→ Written request: Pick out each line in the rows below that has the word "File" in it, and copy those lines.

→ Material shown:
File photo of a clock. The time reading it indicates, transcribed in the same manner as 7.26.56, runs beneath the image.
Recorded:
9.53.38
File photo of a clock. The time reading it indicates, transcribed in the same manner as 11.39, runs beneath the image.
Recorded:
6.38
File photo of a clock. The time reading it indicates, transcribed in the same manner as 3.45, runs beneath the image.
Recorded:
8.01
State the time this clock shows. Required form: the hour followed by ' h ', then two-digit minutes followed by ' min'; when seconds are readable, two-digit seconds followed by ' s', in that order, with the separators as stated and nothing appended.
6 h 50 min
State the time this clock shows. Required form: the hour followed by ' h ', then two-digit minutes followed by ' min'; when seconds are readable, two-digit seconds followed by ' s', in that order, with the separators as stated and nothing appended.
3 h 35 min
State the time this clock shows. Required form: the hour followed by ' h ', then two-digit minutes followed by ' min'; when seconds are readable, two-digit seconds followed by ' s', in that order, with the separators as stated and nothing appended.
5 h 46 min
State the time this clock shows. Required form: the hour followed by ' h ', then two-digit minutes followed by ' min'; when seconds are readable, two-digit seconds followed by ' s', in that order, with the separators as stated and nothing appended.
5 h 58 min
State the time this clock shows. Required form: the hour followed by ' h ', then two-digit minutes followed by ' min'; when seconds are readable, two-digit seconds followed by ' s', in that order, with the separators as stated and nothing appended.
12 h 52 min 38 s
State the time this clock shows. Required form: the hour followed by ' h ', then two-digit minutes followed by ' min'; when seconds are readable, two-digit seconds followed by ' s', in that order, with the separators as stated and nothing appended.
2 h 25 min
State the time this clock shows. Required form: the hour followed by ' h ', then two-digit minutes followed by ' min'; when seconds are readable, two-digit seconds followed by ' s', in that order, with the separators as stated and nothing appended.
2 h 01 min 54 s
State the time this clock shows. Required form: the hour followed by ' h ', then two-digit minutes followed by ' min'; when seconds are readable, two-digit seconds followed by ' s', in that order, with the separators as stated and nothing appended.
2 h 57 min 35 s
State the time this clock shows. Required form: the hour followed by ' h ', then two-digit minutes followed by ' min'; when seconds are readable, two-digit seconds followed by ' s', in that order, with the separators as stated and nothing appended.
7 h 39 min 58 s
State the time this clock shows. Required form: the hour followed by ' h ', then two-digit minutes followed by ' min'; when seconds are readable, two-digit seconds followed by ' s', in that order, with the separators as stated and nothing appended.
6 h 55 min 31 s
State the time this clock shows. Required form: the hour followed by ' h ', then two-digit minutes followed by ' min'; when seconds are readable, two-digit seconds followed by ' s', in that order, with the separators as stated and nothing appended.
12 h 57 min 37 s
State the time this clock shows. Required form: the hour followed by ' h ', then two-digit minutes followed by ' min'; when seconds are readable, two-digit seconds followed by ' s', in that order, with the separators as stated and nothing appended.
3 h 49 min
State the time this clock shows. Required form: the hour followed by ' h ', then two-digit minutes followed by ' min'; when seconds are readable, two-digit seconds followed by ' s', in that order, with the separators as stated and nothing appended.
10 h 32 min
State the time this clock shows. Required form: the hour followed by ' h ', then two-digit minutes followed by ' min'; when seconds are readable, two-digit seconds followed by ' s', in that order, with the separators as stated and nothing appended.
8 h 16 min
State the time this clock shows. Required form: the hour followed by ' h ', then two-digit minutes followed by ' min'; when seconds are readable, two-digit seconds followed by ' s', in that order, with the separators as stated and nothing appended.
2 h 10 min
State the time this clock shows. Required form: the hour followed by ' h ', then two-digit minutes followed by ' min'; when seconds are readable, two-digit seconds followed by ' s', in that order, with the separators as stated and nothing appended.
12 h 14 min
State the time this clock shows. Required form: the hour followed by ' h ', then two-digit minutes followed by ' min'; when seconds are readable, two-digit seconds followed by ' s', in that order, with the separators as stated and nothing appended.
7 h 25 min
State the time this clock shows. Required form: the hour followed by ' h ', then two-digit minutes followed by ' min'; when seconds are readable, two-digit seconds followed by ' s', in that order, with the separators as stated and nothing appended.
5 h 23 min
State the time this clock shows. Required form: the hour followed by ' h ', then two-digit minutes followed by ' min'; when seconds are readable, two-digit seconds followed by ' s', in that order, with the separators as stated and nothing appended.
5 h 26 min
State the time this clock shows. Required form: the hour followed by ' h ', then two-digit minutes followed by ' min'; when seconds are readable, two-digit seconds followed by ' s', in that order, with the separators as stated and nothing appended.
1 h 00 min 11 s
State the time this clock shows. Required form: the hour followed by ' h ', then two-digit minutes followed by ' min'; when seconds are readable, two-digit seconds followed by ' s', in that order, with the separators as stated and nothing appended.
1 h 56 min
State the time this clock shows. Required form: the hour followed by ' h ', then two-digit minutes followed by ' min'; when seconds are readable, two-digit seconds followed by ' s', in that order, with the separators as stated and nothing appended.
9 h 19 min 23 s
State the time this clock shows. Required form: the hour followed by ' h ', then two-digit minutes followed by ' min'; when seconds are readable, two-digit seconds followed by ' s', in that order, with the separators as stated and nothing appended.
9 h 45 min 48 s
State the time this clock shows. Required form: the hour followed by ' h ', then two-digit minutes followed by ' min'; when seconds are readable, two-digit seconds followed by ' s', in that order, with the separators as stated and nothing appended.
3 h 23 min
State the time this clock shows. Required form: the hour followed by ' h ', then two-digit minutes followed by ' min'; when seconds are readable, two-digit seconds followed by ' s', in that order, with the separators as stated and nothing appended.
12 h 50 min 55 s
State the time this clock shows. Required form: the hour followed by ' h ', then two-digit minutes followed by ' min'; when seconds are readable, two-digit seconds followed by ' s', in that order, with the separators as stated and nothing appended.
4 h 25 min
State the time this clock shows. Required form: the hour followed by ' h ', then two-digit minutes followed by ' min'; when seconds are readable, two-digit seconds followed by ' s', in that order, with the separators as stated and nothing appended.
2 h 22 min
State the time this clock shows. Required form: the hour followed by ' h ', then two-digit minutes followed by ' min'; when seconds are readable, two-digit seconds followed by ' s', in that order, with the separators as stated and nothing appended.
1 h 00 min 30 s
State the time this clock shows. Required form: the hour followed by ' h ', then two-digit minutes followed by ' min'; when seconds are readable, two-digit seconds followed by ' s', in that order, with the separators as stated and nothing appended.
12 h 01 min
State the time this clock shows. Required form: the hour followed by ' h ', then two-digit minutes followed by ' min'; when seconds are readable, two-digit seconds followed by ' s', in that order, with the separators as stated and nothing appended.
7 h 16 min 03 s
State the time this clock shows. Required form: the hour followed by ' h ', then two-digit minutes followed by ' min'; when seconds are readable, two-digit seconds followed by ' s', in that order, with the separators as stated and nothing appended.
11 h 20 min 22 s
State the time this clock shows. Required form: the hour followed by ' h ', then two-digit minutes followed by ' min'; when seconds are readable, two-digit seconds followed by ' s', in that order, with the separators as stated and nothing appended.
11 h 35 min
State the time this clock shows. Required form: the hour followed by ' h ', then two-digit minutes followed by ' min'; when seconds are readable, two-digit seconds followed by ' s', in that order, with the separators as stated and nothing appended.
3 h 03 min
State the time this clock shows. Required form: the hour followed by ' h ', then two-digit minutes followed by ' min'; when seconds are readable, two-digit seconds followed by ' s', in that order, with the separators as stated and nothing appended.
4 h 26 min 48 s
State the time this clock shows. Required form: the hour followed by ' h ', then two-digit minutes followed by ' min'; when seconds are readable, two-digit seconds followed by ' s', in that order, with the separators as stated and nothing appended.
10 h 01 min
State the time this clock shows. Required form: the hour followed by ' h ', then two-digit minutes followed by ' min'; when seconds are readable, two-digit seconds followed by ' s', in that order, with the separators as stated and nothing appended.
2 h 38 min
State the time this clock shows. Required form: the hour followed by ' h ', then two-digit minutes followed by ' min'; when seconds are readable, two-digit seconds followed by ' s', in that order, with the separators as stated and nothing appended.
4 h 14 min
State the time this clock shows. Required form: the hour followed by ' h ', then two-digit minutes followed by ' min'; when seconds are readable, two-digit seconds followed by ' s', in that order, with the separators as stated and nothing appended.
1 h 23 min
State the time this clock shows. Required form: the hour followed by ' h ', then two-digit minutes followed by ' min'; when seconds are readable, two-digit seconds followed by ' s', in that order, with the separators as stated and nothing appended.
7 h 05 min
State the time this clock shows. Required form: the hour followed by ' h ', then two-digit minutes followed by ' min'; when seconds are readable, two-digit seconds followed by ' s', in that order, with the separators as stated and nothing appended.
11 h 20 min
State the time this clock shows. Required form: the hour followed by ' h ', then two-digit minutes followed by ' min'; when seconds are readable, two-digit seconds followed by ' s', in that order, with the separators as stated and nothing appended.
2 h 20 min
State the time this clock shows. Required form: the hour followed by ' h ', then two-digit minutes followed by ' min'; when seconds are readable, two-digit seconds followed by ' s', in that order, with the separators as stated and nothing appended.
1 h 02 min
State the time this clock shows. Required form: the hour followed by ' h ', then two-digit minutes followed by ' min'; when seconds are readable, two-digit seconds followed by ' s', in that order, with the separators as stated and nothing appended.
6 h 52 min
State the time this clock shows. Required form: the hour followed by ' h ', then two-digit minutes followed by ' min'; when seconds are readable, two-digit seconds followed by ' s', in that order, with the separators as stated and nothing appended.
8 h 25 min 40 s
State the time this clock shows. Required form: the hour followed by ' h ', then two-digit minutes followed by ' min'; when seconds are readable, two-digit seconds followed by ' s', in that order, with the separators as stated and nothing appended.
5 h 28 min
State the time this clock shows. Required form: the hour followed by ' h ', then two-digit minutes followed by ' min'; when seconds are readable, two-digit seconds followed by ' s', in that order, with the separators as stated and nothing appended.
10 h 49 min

→ Task output:
File photo of a clock. The time reading it indicates, transcribed in the same manner as 7.26.56, runs beneath the image.
File photo of a clock. The time reading it indicates, transcribed in the same manner as 11.39, runs beneath the image.
File photo of a clock. The time reading it indicates, transcribed in the same manner as 3.45, runs beneath the image.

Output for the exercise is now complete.